### WHAT IS NEEDED
Write out the listing below exactly, beginning at its first line and ending with the line that contains "First step is".

### DATA SUPPLIED
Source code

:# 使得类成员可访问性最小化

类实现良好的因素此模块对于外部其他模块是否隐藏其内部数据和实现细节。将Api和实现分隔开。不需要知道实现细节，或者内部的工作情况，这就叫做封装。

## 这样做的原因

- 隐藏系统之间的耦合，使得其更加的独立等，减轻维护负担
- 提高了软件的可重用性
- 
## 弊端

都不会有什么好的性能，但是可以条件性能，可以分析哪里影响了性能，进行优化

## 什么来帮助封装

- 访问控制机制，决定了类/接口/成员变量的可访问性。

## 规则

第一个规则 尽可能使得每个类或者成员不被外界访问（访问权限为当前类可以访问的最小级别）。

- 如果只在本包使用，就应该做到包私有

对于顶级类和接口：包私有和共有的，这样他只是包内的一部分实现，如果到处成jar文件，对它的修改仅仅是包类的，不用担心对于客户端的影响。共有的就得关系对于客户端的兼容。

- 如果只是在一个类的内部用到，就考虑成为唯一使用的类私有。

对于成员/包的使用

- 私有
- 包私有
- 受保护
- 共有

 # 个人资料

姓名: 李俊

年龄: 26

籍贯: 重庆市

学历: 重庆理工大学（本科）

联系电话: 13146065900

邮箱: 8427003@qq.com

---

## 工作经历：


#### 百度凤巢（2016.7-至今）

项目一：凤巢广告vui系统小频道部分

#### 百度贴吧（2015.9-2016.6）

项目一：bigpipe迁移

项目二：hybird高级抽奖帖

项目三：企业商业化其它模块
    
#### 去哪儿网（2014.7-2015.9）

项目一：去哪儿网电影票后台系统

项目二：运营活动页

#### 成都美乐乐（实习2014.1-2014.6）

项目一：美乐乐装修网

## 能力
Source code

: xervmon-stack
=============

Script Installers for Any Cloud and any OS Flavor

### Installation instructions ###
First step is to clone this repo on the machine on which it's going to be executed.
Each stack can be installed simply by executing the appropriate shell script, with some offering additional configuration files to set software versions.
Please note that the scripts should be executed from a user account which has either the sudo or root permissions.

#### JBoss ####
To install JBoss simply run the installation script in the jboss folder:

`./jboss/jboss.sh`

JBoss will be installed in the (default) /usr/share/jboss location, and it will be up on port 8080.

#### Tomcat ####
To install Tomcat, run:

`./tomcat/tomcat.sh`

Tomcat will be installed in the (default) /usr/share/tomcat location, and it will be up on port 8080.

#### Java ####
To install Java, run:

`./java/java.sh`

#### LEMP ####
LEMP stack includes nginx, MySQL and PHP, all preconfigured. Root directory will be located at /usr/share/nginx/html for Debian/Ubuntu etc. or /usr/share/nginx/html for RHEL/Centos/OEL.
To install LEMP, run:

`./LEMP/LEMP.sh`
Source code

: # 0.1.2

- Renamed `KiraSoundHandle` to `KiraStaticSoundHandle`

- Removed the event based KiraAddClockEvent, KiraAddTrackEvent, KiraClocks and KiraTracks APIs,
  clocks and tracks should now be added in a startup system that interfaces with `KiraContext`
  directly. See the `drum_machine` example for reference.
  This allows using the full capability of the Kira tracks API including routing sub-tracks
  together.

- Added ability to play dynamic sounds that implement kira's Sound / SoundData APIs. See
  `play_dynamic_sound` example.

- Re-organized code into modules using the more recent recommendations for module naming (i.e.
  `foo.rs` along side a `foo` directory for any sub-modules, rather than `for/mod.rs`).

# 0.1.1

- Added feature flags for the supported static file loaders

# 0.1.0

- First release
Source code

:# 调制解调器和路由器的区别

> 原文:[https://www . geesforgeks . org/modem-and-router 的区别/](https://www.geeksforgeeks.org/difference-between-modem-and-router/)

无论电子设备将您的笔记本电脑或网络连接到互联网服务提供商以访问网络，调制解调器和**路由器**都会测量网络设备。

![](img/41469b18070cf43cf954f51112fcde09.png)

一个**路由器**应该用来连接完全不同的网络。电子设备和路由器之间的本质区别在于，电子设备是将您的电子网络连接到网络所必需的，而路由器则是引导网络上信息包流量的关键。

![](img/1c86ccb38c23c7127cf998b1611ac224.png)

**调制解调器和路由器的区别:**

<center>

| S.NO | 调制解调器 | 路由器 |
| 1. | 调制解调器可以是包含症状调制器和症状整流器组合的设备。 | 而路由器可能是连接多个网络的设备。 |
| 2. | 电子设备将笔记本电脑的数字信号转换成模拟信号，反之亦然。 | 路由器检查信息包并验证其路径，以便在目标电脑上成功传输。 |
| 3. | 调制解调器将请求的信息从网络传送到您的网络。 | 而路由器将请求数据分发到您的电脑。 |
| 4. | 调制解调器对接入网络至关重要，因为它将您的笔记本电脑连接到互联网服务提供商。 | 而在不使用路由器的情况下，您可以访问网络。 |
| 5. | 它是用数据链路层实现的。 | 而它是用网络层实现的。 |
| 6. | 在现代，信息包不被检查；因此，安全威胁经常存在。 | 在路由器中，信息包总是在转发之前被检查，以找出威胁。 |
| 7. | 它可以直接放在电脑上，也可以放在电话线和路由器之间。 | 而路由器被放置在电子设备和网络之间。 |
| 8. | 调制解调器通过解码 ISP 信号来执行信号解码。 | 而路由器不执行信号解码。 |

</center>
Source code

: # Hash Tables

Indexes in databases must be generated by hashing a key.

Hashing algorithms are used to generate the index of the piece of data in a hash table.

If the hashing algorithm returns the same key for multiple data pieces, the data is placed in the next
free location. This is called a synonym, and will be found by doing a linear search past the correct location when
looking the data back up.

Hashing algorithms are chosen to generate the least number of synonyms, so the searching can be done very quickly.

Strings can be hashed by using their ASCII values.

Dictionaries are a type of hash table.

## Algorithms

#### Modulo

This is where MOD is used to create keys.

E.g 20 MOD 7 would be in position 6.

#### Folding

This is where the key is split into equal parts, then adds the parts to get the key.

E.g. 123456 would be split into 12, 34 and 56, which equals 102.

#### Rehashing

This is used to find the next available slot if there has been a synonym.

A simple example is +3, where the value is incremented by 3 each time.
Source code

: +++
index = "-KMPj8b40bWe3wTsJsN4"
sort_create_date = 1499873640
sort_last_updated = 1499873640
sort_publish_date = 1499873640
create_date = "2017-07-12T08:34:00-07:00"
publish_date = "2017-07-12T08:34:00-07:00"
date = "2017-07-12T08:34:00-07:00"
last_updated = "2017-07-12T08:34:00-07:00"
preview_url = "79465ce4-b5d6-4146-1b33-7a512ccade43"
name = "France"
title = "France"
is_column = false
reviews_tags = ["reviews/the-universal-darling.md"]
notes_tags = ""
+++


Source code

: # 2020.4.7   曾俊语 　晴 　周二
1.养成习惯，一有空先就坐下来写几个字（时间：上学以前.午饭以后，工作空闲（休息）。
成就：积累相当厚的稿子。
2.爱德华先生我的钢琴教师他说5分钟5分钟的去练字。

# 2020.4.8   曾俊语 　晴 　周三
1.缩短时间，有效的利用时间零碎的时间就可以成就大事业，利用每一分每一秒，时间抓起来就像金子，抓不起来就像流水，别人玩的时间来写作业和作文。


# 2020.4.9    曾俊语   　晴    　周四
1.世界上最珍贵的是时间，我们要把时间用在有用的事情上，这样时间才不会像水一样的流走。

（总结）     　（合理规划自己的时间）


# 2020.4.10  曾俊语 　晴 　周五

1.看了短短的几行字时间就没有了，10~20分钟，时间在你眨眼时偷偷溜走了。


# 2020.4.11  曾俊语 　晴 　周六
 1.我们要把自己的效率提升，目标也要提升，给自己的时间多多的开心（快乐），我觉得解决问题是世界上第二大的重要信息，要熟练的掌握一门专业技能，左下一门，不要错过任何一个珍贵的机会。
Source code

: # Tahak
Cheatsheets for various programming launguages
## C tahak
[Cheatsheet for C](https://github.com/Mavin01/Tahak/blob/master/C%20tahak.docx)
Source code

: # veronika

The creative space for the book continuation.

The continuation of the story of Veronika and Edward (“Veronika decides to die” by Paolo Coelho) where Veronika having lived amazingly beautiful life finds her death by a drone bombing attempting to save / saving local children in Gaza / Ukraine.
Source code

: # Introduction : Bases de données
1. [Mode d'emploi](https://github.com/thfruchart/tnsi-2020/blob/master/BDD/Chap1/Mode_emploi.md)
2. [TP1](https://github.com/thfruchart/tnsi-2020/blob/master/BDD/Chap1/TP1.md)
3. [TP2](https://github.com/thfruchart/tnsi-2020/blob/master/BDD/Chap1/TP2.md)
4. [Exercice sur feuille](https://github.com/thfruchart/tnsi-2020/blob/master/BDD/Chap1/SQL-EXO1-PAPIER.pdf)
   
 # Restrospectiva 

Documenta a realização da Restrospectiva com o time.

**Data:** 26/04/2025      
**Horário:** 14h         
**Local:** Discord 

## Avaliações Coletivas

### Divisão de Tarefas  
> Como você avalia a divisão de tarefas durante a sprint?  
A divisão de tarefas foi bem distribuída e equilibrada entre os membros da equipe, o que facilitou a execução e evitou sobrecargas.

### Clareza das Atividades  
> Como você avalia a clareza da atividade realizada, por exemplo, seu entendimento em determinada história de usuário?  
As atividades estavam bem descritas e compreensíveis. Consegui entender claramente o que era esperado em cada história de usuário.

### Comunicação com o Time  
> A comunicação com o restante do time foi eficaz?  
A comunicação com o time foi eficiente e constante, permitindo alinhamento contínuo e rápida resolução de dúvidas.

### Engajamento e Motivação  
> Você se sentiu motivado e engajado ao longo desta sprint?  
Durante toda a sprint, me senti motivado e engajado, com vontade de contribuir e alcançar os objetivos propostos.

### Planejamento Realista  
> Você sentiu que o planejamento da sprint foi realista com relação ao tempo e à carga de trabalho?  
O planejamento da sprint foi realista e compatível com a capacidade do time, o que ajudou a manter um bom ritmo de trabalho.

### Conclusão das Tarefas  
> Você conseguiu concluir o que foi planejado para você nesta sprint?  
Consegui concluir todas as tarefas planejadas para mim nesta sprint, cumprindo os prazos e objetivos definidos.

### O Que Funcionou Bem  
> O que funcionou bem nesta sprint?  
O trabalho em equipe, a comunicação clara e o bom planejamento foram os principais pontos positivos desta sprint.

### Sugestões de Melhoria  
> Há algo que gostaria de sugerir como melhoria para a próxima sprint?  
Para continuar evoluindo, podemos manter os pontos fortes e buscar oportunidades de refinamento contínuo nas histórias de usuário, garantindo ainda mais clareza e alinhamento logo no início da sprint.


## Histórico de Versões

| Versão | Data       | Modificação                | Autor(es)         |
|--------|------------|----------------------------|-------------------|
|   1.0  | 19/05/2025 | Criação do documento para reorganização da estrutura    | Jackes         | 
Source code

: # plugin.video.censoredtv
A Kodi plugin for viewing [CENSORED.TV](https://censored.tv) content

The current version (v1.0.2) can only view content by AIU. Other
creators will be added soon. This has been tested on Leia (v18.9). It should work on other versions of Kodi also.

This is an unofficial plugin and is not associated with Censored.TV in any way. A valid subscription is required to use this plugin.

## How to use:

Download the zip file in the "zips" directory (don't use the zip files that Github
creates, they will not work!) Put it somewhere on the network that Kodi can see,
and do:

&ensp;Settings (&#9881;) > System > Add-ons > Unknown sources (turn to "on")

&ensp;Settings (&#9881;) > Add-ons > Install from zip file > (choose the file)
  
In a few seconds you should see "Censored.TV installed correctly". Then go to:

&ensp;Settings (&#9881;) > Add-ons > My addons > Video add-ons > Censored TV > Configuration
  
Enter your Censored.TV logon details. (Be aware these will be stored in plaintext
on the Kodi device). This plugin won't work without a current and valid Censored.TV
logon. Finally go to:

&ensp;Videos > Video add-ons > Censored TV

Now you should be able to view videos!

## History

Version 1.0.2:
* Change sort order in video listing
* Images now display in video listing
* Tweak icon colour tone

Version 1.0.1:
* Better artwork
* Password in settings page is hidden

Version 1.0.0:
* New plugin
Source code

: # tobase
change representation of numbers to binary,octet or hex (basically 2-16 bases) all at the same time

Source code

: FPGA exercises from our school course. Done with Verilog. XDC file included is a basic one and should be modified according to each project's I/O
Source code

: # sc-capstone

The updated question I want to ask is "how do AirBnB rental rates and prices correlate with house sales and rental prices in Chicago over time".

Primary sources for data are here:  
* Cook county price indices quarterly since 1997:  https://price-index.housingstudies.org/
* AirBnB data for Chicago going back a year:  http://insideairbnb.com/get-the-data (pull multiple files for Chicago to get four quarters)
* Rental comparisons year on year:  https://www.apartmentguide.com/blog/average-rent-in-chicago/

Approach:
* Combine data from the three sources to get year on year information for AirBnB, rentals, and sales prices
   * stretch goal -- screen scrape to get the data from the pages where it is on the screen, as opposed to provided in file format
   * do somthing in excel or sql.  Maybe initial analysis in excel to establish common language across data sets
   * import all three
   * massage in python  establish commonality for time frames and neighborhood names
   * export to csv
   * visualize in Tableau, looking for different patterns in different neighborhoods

### TASK RESPONSE
Source code

:# 使得类成员可访问性最小化

类实现良好的因素此模块对于外部其他模块是否隐藏其内部数据和实现细节。将Api和实现分隔开。不需要知道实现细节，或者内部的工作情况，这就叫做封装。

## 这样做的原因

- 隐藏系统之间的耦合，使得其更加的独立等，减轻维护负担
- 提高了软件的可重用性
- 
## 弊端

都不会有什么好的性能，但是可以条件性能，可以分析哪里影响了性能，进行优化

## 什么来帮助封装

- 访问控制机制，决定了类/接口/成员变量的可访问性。

## 规则

第一个规则 尽可能使得每个类或者成员不被外界访问（访问权限为当前类可以访问的最小级别）。

- 如果只在本包使用，就应该做到包私有

对于顶级类和接口：包私有和共有的，这样他只是包内的一部分实现，如果到处成jar文件，对它的修改仅仅是包类的，不用担心对于客户端的影响。共有的就得关系对于客户端的兼容。

- 如果只是在一个类的内部用到，就考虑成为唯一使用的类私有。

对于成员/包的使用

- 私有
- 包私有
- 受保护
- 共有

 # 个人资料

姓名: 李俊

年龄: 26

籍贯: 重庆市

学历: 重庆理工大学（本科）

联系电话: 13146065900

邮箱: 8427003@qq.com

---

## 工作经历：


#### 百度凤巢（2016.7-至今）

项目一：凤巢广告vui系统小频道部分

#### 百度贴吧（2015.9-2016.6）

项目一：bigpipe迁移

项目二：hybird高级抽奖帖

项目三：企业商业化其它模块
    
#### 去哪儿网（2014.7-2015.9）

项目一：去哪儿网电影票后台系统

项目二：运营活动页

#### 成都美乐乐（实习2014.1-2014.6）

项目一：美乐乐装修网

## 能力
Source code

: xervmon-stack
=============

Script Installers for Any Cloud and any OS Flavor

### Installation instructions ###
First step is to clone this repo on the machine on which it's going to be executed.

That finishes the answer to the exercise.